Der Verfassungsschutz foltert Bürger mit Sendern

KINO Überwachung: Der Film „Die Wirklichkeit kommt“ fragt, ob unsere Wahnvorstellungen von der Realität überholt werden

Der „Sendermann“ war eine wichtige Gestalt des alten Westberlin. Zwischen 1972 und 1978 überzog der kräftige Mann die Westberliner Innenstadt mit klassisch paranoiden Schriften. An Wochenenden zog er mit Transparenten über den Ku’damm und rief dabei: „Bürger! Entwickelt Initiative! In jedem 3. Haus CIA und Abschirmdienst mit Sendern! Wehrt euch! Der Verfassungsschutz foltert Bürger mit Sendern!“ Er war davon überzeugt, dass in Haushaltsgeräten, Kleidungsstücken und Einrichtungsgegenständen Aufzeichnungsgeräte verborgen sind, die alles protokollieren. Seine Paranoia fiel sozusagen auf fruchtbaren Boden. Spätestens seit dem Deutschen Herbst, der Einführung der Rasterfahndung, hatte man in der linken Szene große Angst vor der totalen Überwachung, gegen die man sich vor 30 Jahren mit einem erfolgreichen Boykott der damals anberaumten Volkszählung zu wehren suchte.

Der Alltagskünstler Andreas Seltzer hat in diesem Jahr eine Ausstellung über den Sendermann gemacht. Auch in Niels Bolbrinkers kurzweiligem Dokumentarfilm „Die Wirklichkeit kommt“ spielt er eine tragende Rolle. Der Film erzählt von Paranoikern wie dem Sendermann und setzt ihre Zwangsvorstellungen parallel mit den tatsächlichen Möglichkeiten der Überwachung aller möglichen menschlichen Äußerungen und den Versuchen der Neurowissenschaften, die Gehirnströme der Menschen zu beeinflussen.

Bolbrinker versucht zu zeigen, dass die Wahnsysteme der Paranoiker, die sich via Internet zu Gruppen wie den „Mind Control Victims“ zusammengeschlossen haben, nicht so weit von der Wirklichkeit entfernt sind, wie man zunächst vielleicht annimmt.

Der Film schildert die Reise eines naiven, neugierigen Ichs, einer Kunstfigur, die den Zuschauer repräsentiert.

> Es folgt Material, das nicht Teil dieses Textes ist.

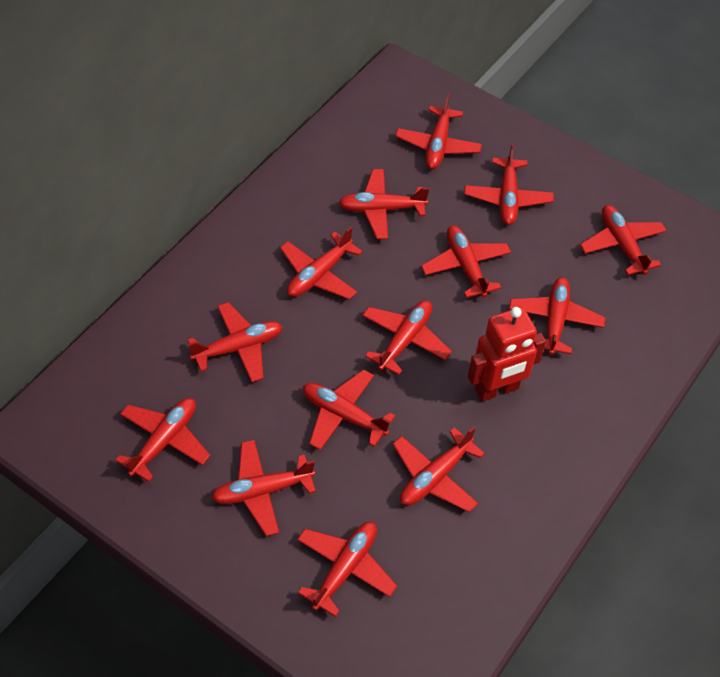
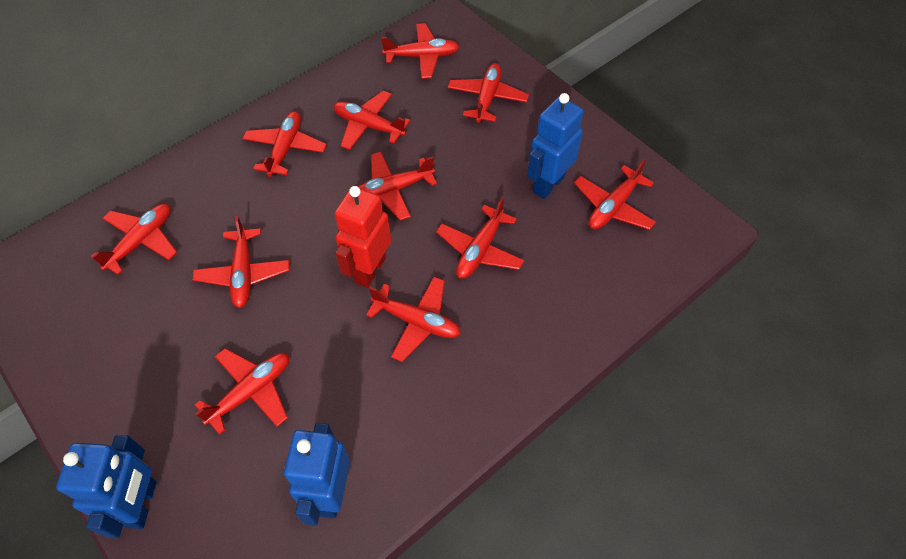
blue robot: 0 -> 3
red plane: 14 -> 11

Auf dem Teufelsberg, der ehemaligen Flugüberwachungs- und Abhörstation der US-amerikanischen Armee, die seit 1999 verfällt, trifft das Erzähler-Ich einen Paranoiker namens Harald, begleitet ihn eine Weile. Harald fühlt sich von Mikrowellenwaffen bedroht, ist sich sicher, dass all seine Regungen registriert werden, hat das Gefühl, Teil eines freien Feldversuchs zu sein, verteilt Flugblätter gegen Mikrowellenwaffen usw.

Der Regisseur lässt sich das alles erzählen und vergleicht die Wahnvorstellungen mit den tatsächlichen Möglichkeiten von Überwachungstechnologien. Er berichtet von geheimdienstlichen Fantasien aus den 20er Jahren, von den CIA-Experimenten aus den 50er Jahren mit den erhofften „Wahrheitsdrogen“ LSD und Meskalin, reist nach Ottawa zu einer Messe über nichttödliche Waffen, unterhält sich mit Constanze Kurz vom Chaos-Computer-Club über demokratiegefährdende Überwachungstechniken, spricht mit Forschern über biologische Kybernetik, trifft andere Paranoiker, die mit großem technischem Geschick versuchen, sich vor Strahlen zu schützen.

Die Arbeitsthese, die dem Film zugrunde liegt – „Unsere Wahnvorstellungen sind dabei, von der Wirklichkeit überholt zu werden“ –, erfüllt sich vielleicht zu erwartungsgemäß; irgendwie kommt einem der Film auch viel zu kurz vor. Man hätte auch gern gewusst, ob die Paranoiker, die in dem Film auftauchen, in ärztlicher Behandlung sind, und was ihre Ärzte dazu sagen.